We observed mostly minor side effects of sleep disturbances, agitation, and fever that were successfully managed by the paediatrician with no change in the treatment protocol. None of our patients had bradycardia, hypotension, or hypoglycaemia. We attribute this last finding to the meticulous pretreatment evaluation, followed by close monitoring during and after treatment. We had to reduce the dosage in three cases (50%) to 1 mg/kg per day because of breathing difficulties, vomiting, loss of appetite, and diarrhoea, and to discontinue treatment in one patient because of a severe respiratory tract infection. Sans et al39 also reported minor side effects of propranolol, such as hypotension and wheezing, in 2 of 32 patients with infantile periocular capillary haemangioma, and Al Dhaybi et al33 reported diarrhoea or sleep disturbances in 5 of 17 patients. Missoi et al34 observed mild side effects in most patients, but treatment had to be discontinued in only one patient because of brief episodes of bradycardia. Haider et al35 noted mild side effects (gastric problems and fatigue) in 6 of 17 patients (35.3%), which did not warrant a switch or termination of the medication.

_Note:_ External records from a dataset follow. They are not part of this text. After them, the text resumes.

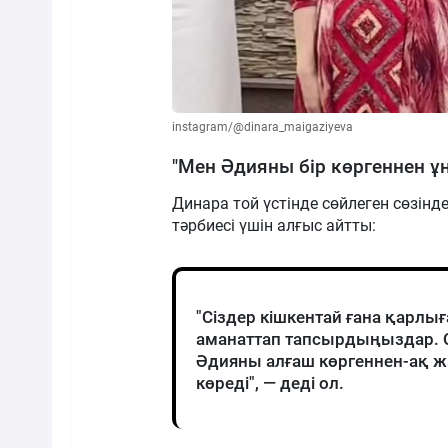
instagram/@dinara_maigaziyeva
"Мен Әдияны бір көргеннен ұ
Динара той үстінде сөйлеген сөзінде
тәрбиесі үшін алғыс айтты:
"Сіздер кішкентай ғана қарлығ
аманаттап тапсырдыңыздар. 
Әдияны алғаш көргеннен-ақ ж
көреді", — деді ол.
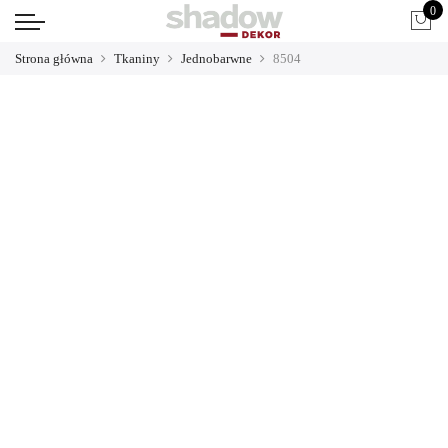
0
Strona główna
Tkaniny
Jednobarwne
8504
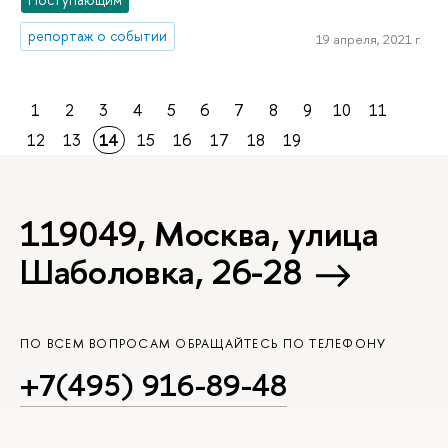
репортаж о событии
19 апреля, 2021 г.
1
2
3
4
5
6
7
8
9
10
11
12
13
14
15
16
17
18
19
119049, Москва, улица
Шаболовка, 26-28
ПО ВСЕМ ВОПРОСАМ ОБРАЩАЙТЕСЬ ПО ТЕЛЕФОНУ
+7(495) 916-89-48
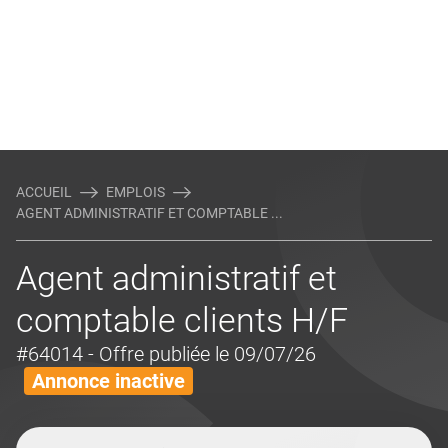
ACCUEIL
EMPLOIS
AGENT ADMINISTRATIF ET COMPTABLE ...
Agent administratif et
comptable clients H/F
#64014
- Offre publiée le 09/07/26
Annonce inactive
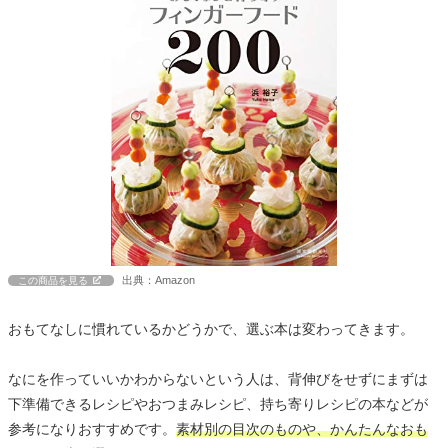
出典：Amazon
この商品を見る
おもてなしに慣れているかどうかで、選ぶ本は変わってきます。
なにを作っていいかわからないという人は、背伸びをせずにまずは
下準備できるレシピやおつまみレシピ、持ち寄りレシピの本などが
参考になりおすすめです。
素材別の目次のものや、かんたんなおも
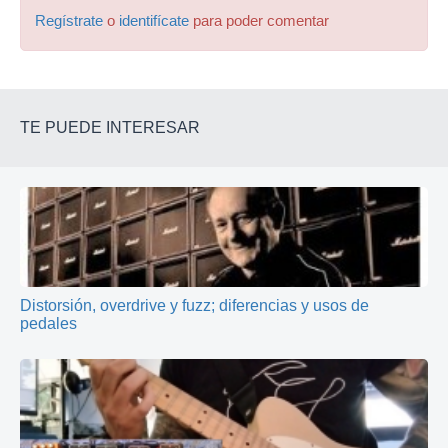
Regístrate
o
identifícate
para poder comentar
TE PUEDE INTERESAR
Distorsión, overdrive y fuzz; diferencias y usos de
pedales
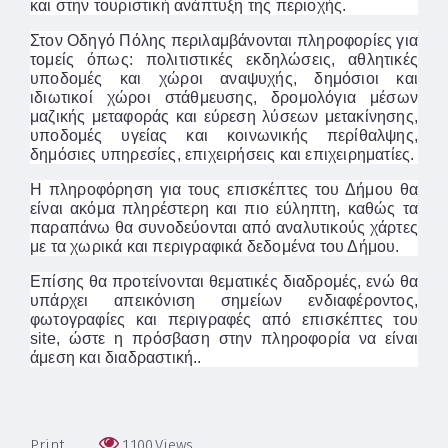
και στην τουριστική ανάπτυξη της περιοχής.
Στον Οδηγό Πόλης περιλαμβάνονται πληροφορίες για
τομείς όπως: πολιτιστικές εκδηλώσεις, αθλητικές
υποδομές και χώροι αναψυχής, δημόσιοι και
ιδιωτικοί χώροι στάθμευσης, δρομολόγια μέσων
μαζικής μεταφοράς και εύρεση λύσεων μετακίνησης,
υποδομές υγείας και κοινωνικής περίθαλψης,
δημόσιες υπηρεσίες, επιχειρήσεις και επιχειρηματίες.
Η πληροφόρηση για τους επισκέπτες του Δήμου θα
είναι ακόμα πληρέστερη και πιο εύληπτη, καθώς τα
παραπάνω θα συνοδεύονται από αναλυτικούς χάρτες
με τα χωρικά και περιγραφικά δεδομένα του Δήμου.
Επίσης θα προτείνονται θεματικές διαδρομές, ενώ θα
υπάρχει απεικόνιση σημείων ενδιαφέροντος,
φωτογραφίες και περιγραφές από επισκέπτες του
site, ώστε η πρόσβαση στην πληροφορία να είναι
άμεση και διαδραστική
..
Print
1,100
Views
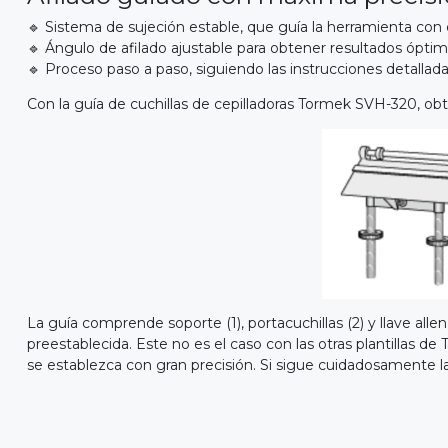
🔹 Sistema de sujeción estable, que guía la herramienta con 
🔹 Ángulo de afilado ajustable para obtener resultados óptim
🔹 Proceso paso a paso, siguiendo las instrucciones detallada
Con la guía de cuchillas de cepilladoras Tormek SVH-320, obten
La guía comprende soporte (1), portacuchillas (2) y llave alle
preestablecida. Este no es el caso con las otras plantillas 
se establezca con gran precisión. Si sigue cuidadosamente la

It is noteworthy that the application of topical β-blocker solution (timolol maleate 0.5%) for superficial periocular capillary haemangioma led to significant improvement (visual axis clearance) within a few weeks.40, 41 The response times were longer, and no local or systemic adverse effects were noted.

Our study is unique in several specific parameters: (1) the large sample size, (2) long duration of treatment and follow-up (3) post-treatment ocular follow-up, (4) meticulous analysis of the refractive changes in the involved eye compared with the uninvolved eye, and (5) digital analysis of the involved area before and after treatment.

In conclusion, early and prompt administration of oral propranolol to a dose of 2 mg/kg per day is recommended for massive and deep proliferative-stage infantile periocular capillary haemangioma. The use of propranolol in this setting requires multidisciplinary supervision by a paediatrician, paediatric ophthalmologist, orthoptist, and paediatric dermatologist. In our series, the improvements were dramatic, both structurally and functionally. Structurally, the vascular lesion disappeared without ocular/facial deformation. Functionally, spherical and astigmatic errors of refraction decreased significantly, which prevented amblyopia in the involved eye. These changes were maximal and permanent, without rebound. Side effects were mostly minor.